Why is this process important?
This process is crucial for correct cell function. For example, it allows muscle cells to contract and the pancreas to secrete insulin. Cells need autophagy to degrade deficient components and regenerate new ones.
When autophagy doesn't work properly, the cell often dies. In the pluricellular world, in people and animals, the impairment of autophagy can lead to diseases. Today, the enormous relevance of autophagy lies in its association with serious human diseases, such as type 2 diabetes, obesity, cancer and neurodegenerative conditions like Parkinson’s disease. We hope that studies into autophagy will help to find treatments against these diseases. In fact, leading pharmaceutical companies have started projects to identify compounds that can modulate autophagic activity.
What is the story behind the discovery of this process?

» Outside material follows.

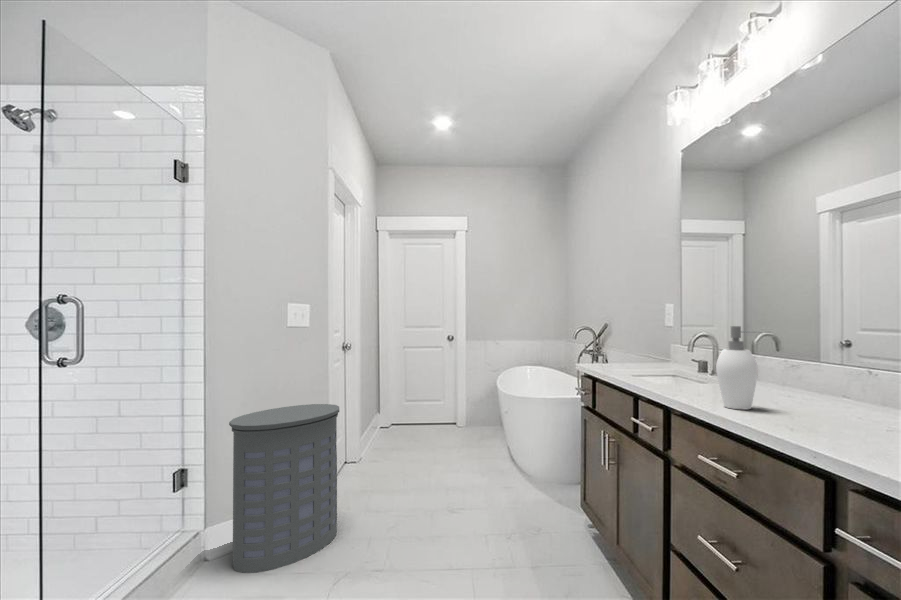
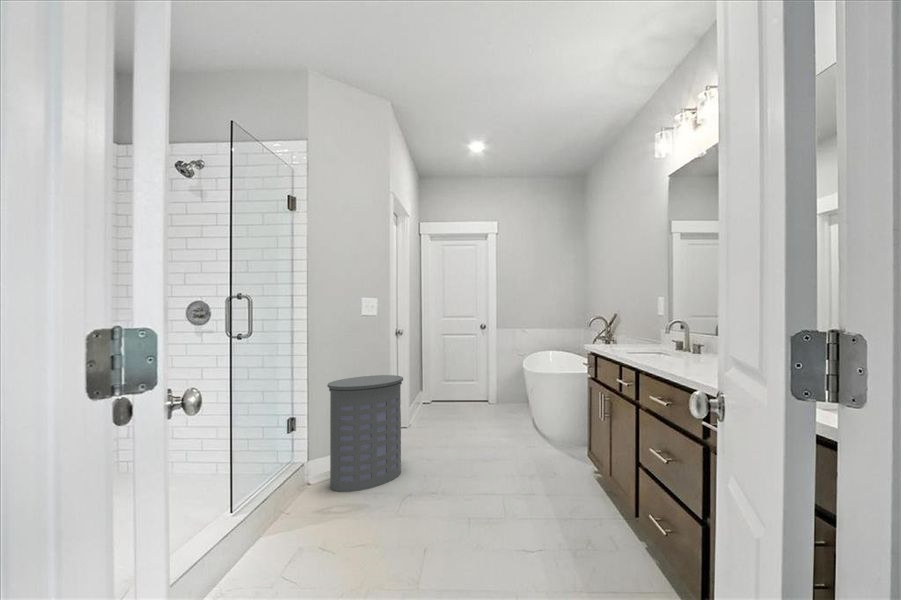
soap dispenser: present [716,326,769,410] -> none [665,316,698,368]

Scientists first start to study autophagy in the 1960s or earlier, and even in the 1990s, our knowledge about autophagy was still quite inaccurate. Ohsumi was able to identify the mechanisms of autophagy in a cell as simple as yeast. It turned out that the genes he discovered in yeast are also present in humans. How lucky is that? This led Ohsumi to map autophagic genes both in yeast and in humans.
How did you get into studying autophagy?
In my case, results led me to it. Our group studies why obesity and type 2 diabetes occur and why some people are more susceptible to these conditions than others. Some years ago we cloned a gene that is deregulated in the muscle of diabetic patients, and it turned out that it was an autophagic gene. For the last ten years, we have been studying how this gene participates in cell metabolism.